It may sound strange when you are starting a business, but succession planning is a very important aspect of a business plan. And it’s impossible to predict exactly what is going to happen that will lead you to hand over your business, so this is not a fix-it and forget it proposition. How succession happens may change over time as your business matures and takes turns you never imagined or dreamed of in the early days.
But every article we read on the subject is clear. It is never too early to put a succession plan in place. Your business does not need the added potential risk and disruption that can come from not having a succession plan in place. So no excuses – you’re not too busy, or too distracted, and you are not immortal, so now is the time to put a succession plan in place.
According to the National Association of Corporate Directors, fewer than one in four private company boards say they have a formal succession plan in place.
Succession usually happens either with a family member stepping into the leadership role, or someone from outside the family taking the helm. There are challenges either way, but the biggest challenge is in having no plan.
Scenario #1: Family Ownership Continues
Most business owners hope for their work to go on after they have passed the business along, and often they are hoping to pass it along to the next generation. If the kids are interested, you’d think this would be simple. But with family dynamics in play, family business succession is often messy.
Having clear expectations is key. Bobby Stover outlines a few key challenges that family businesses face in succession and keeping these things in mind resonates with how we do business here.
Stover sites the following big challenges that need to be addressed for a smooth transition:
- Breakdowns in trust and communication within the family
- Inadequately prepared heirs
- Lack of a family purpose that defines how to use wealth
A good succession plan will catch these challenges before they avalanche into huge problems.
Scenario #2: Succession with a Non-Family Member
The kids may not be interested or gifted to take on the family business.
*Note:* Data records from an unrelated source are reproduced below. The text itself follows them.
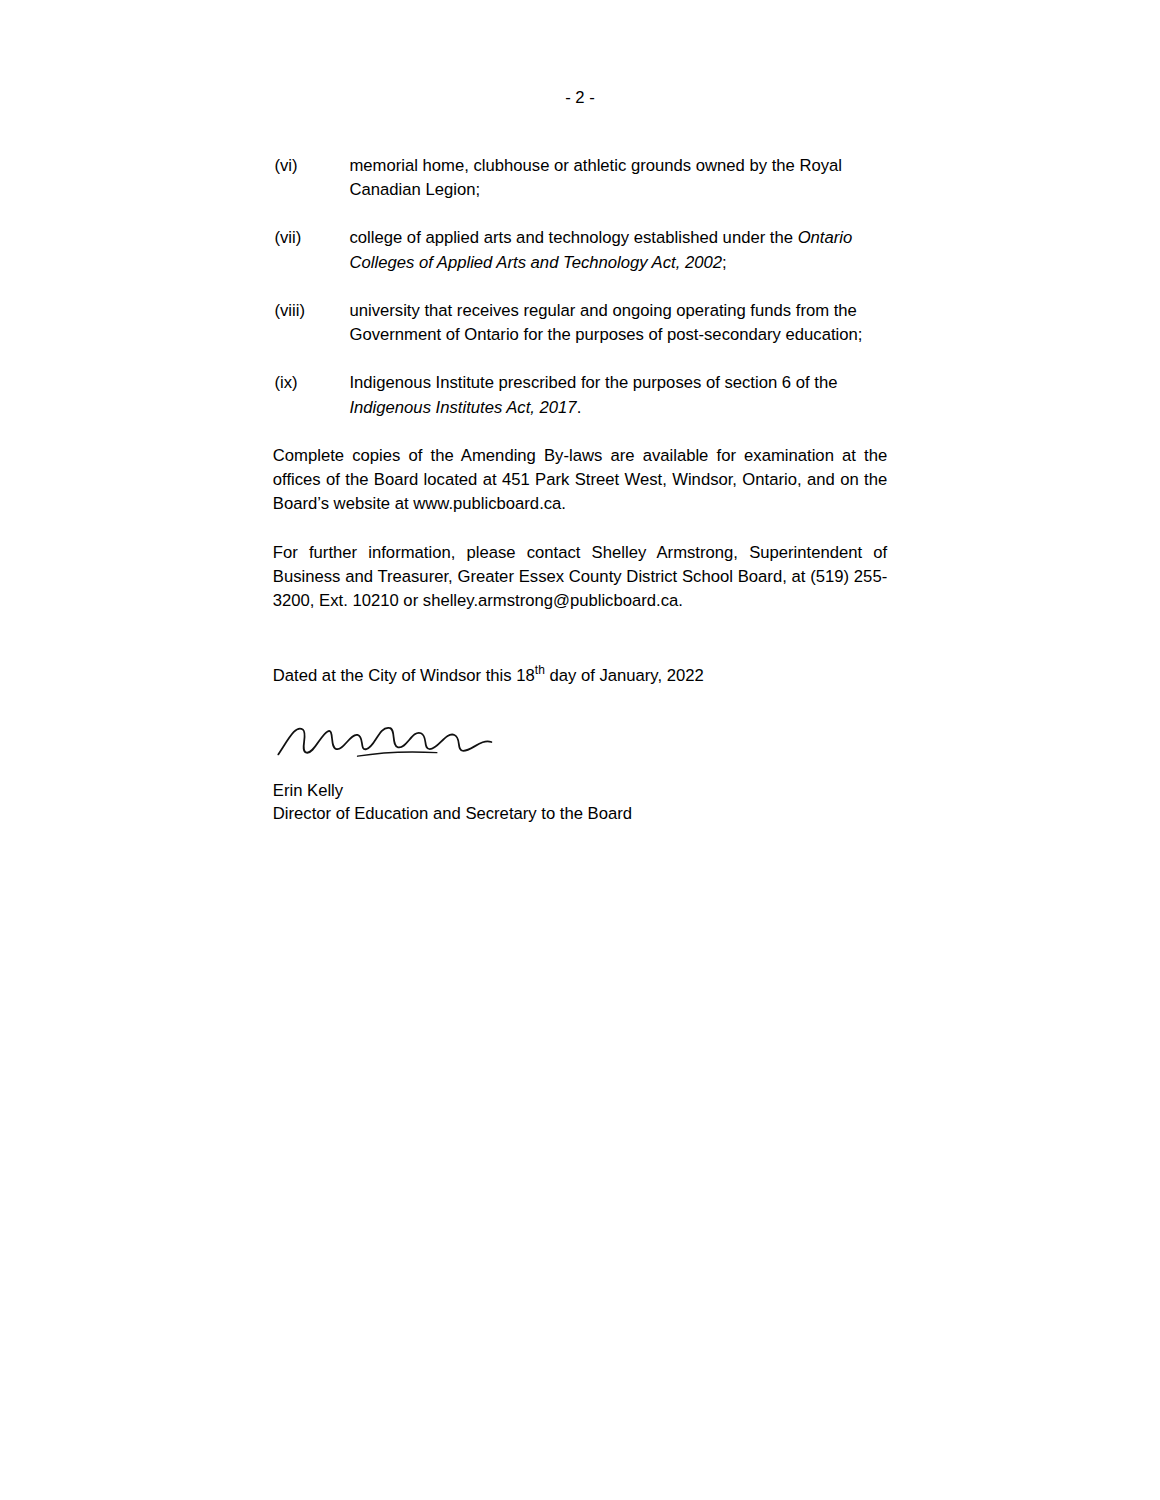- 2 -
(vi) memorial home, clubhouse or athletic grounds owned by the Royal Canadian Legion;
(vii) college of applied arts and technology established under the Ontario Colleges of Applied Arts and Technology Act, 2002;
(viii) university that receives regular and ongoing operating funds from the Government of Ontario for the purposes of post-secondary education;
(ix) Indigenous Institute prescribed for the purposes of section 6 of the Indigenous Institutes Act, 2017.
Complete copies of the Amending By-laws are available for examination at the offices of the Board located at 451 Park Street West, Windsor, Ontario, and on the Board’s website at www.publicboard.ca.
For further information, please contact Shelley Armstrong, Superintendent of Business and Treasurer, Greater Essex County District School Board, at (519) 255-3200, Ext. 10210 or shelley.armstrong@publicboard.ca.
Dated at the City of Windsor this 18th day of January, 2022
Erin Kelly
Director of Education and Secretary to the Board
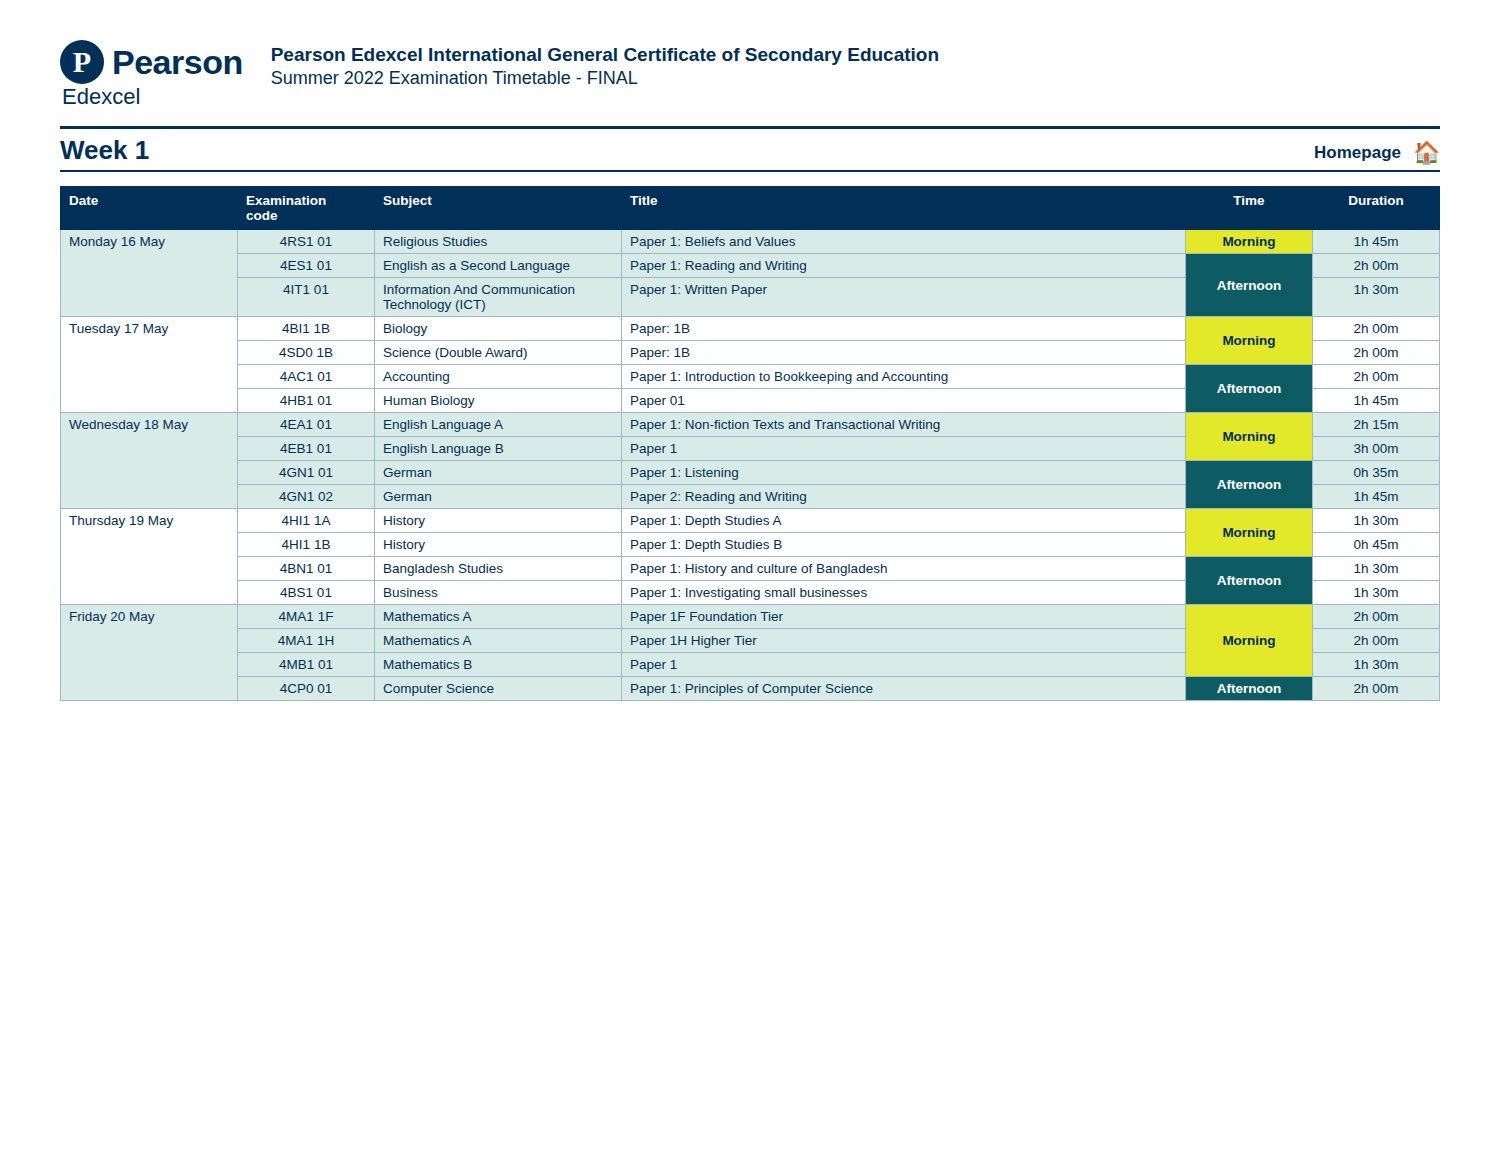P
Pearson
Edexcel
Pearson Edexcel International General Certificate of Secondary Education
Summer 2022 Examination Timetable - FINAL
Week 1
Homepage 🏠
| Date | Examination code | Subject | Title | Time | Duration |
| --- | --- | --- | --- | --- | --- |
| Monday 16 May | 4RS1 01 | Religious Studies | Paper 1: Beliefs and Values | Morning | 1h 45m |
| 4ES1 01 | English as a Second Language | Paper 1: Reading and Writing | Afternoon | 2h 00m |
| 4IT1 01 | Information And Communication Technology (ICT) | Paper 1: Written Paper | 1h 30m |
| Tuesday 17 May | 4BI1 1B | Biology | Paper: 1B | Morning | 2h 00m |
| 4SD0 1B | Science (Double Award) | Paper: 1B | 2h 00m |
| 4AC1 01 | Accounting | Paper 1: Introduction to Bookkeeping and Accounting | Afternoon | 2h 00m |
| 4HB1 01 | Human Biology | Paper 01 | 1h 45m |
| Wednesday 18 May | 4EA1 01 | English Language A | Paper 1: Non-fiction Texts and Transactional Writing | Morning | 2h 15m |
| 4EB1 01 | English Language B | Paper 1 | 3h 00m |
| 4GN1 01 | German | Paper 1: Listening | Afternoon | 0h 35m |
| 4GN1 02 | German | Paper 2: Reading and Writing | 1h 45m |
| Thursday 19 May | 4HI1 1A | History | Paper 1: Depth Studies A | Morning | 1h 30m |
| 4HI1 1B | History | Paper 1: Depth Studies B | 0h 45m |
| 4BN1 01 | Bangladesh Studies | Paper 1: History and culture of Bangladesh | Afternoon | 1h 30m |
| 4BS1 01 | Business | Paper 1: Investigating small businesses | 1h 30m |
| Friday 20 May | 4MA1 1F | Mathematics A | Paper 1F Foundation Tier | Morning | 2h 00m |
| 4MA1 1H | Mathematics A | Paper 1H Higher Tier | 2h 00m |
| 4MB1 01 | Mathematics B | Paper 1 | 1h 30m |
| 4CP0 01 | Computer Science | Paper 1: Principles of Computer Science | Afternoon | 2h 00m |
That’s ok. Even if you start out planning succession within the family, you’ve got to have the flexibility to read the writing on the wall and change course if necessary. Or maybe this was always your thing and the kids were never involved.
It still takes intentionality and planning. You will want to keep your eyes open for a good fit for succession. And—this is important—when the time is right (long before you step away from the business) you need to communicate with them and get very clear about your intention and their interest. You’ll want to mentor this person along the way, so they are ready to step into the lead role when the time comes.
For a good succession plan, you might consider working with a business coach or consultant who specializes in succession planning. They can help you through things like valuation – an independent source saying what the business is worth and why. They can also help you adapt your succession plan as situations change.
It might seem odd to think about what will happen with your business when you are no longer involved. But you have got to put thought into it, and it is never too early. A good succession plan can mean the difference between a business that thrives for years to come, and one that closes shop when you walk away.